There is accumulating evidence of a favourable effect of statin treatment on arterial stiffness. In patients with hypercholesterolaemia treated with pravastatin for 6 months, significant decreases in PWV were seen in those with ≥ 15% reduction in total cholesterol levels [106]. In a similar study group, the improvement in PWV with fluvastatin for 1 year correlated with the change in triglyceride levels [107]. Apart from the lipid lowering properties of statins, structural changes within the vessel wall may also contribute to their effects on arterial stiffness. Statins inhibit vascular smooth muscle cell proliferation which may decrease arterial stiffness [108, 109]. Interestingly, 3 months of atorvastatin therapy in patients with rheumatoid arthritis and relatively normal cholesterol levels improved systemic arterial compliance [110]. Another study showed that 3 months of atorvastatin therapy in patients with isolated systolic hypertension and normal lipid profiles resulted in a reduction in arterial stiffness [111]. Moreover, fluvastatin for 6 months reduced PWV in diabetic patients with ESRD undergoing haemodialysis [112]. However, neither ezetimibe monotherapy nor ezetimibe added to low-intensity simvastatin treatment had any effect on arterial stiffness [113, 114]. Interestingly, in patients with familial hypercholesterolaemia, addition of proprotein convertase subtilisin/kexin type 9 inhibitors (PCSK9-i) and ezetimibe to high-intensity statin improved lipid and PWV profiles. Patients with high-intensity statin, ezetimibe plus PCSK9-i versus high-intensity statin plus ezetimibe only were followed up for a total of six months. Patients in the PCSK9-i group had a greater LDL-C reduction (− 51% vs − 22.8% respectively, P < 0.001) and a greater PWV reduction (− 15% vs − 8.5% respectively, P < 0.01). Moreover, a decrease in PWV was associated with a decrease in LDL (P = 0.05), and this relationship appeared to be stronger in patients with familial hypercholesterolaemia without CV events (P = 0.01) [115].

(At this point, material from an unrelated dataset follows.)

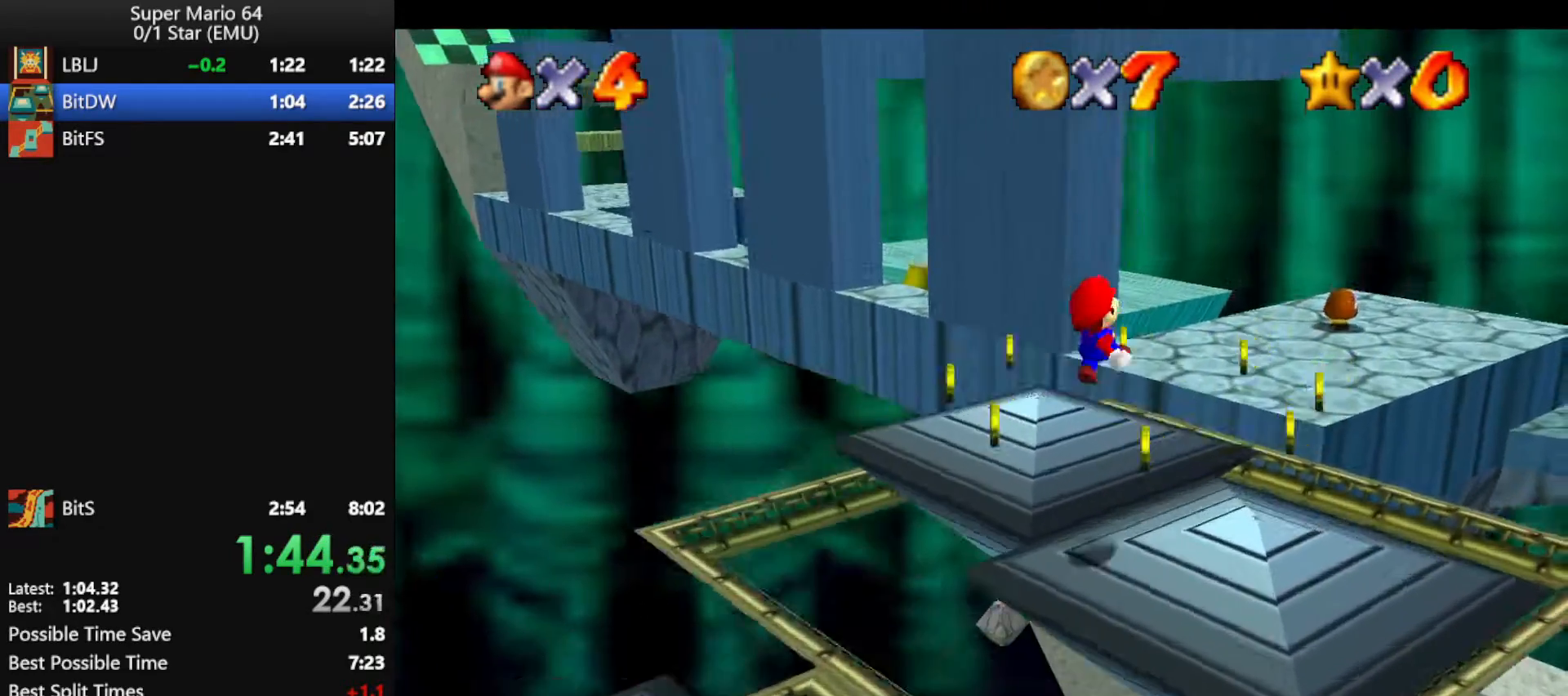
{"buttons": [], "left_stick": "center", "events": [[133, "C_RIGHT", "down"], [233, "C_RIGHT", "up"], [267, "left_stick", "center"]]}
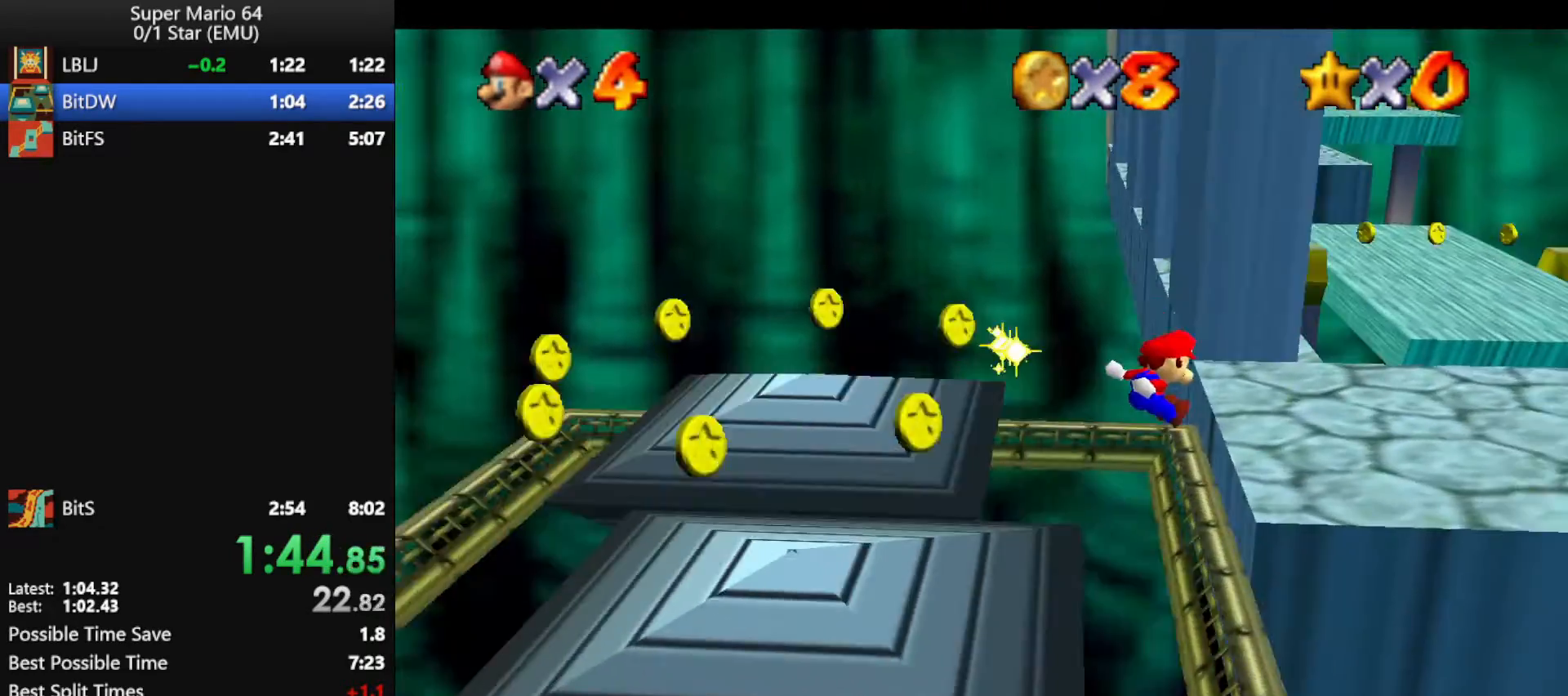
{"buttons": [], "left_stick": "up", "events": [[67, "left_stick", "up-right"], [233, "left_stick", "up"]]}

Although measures of arterial stiffness provide useful prognostic information concerning the occurrence of CV events, the value of arterial stiffness for the reduction in CV events under treatment is yet to be demonstrated. Importantly, it needs to be determined whether a reduction in PWV is associated with a concomitant reduction in CV events, independently of the normalisation of classical CV risk factors [116]. Hence, more studies are needed.

Conclusion

Arterial stiffness and its hemodynamic consequences are now established predictors of adverse CV outcomes. The measurement of arterial stiffness has been significantly refined and can be performed in an accurate and reproducible manner using a range of non-invasive techniques. Treatment options, which directly target the consequences of arterial stiffening, as opposed to arbitrary reduction of BP, have favourable outcomes. Hence, more emphasis should be given to the use of arterial stiffness for CV assessment and management in various patient populations, not only for research purposes but also in routine clinical practice to enable improved CV outcomes with reduced morbidity and mortality.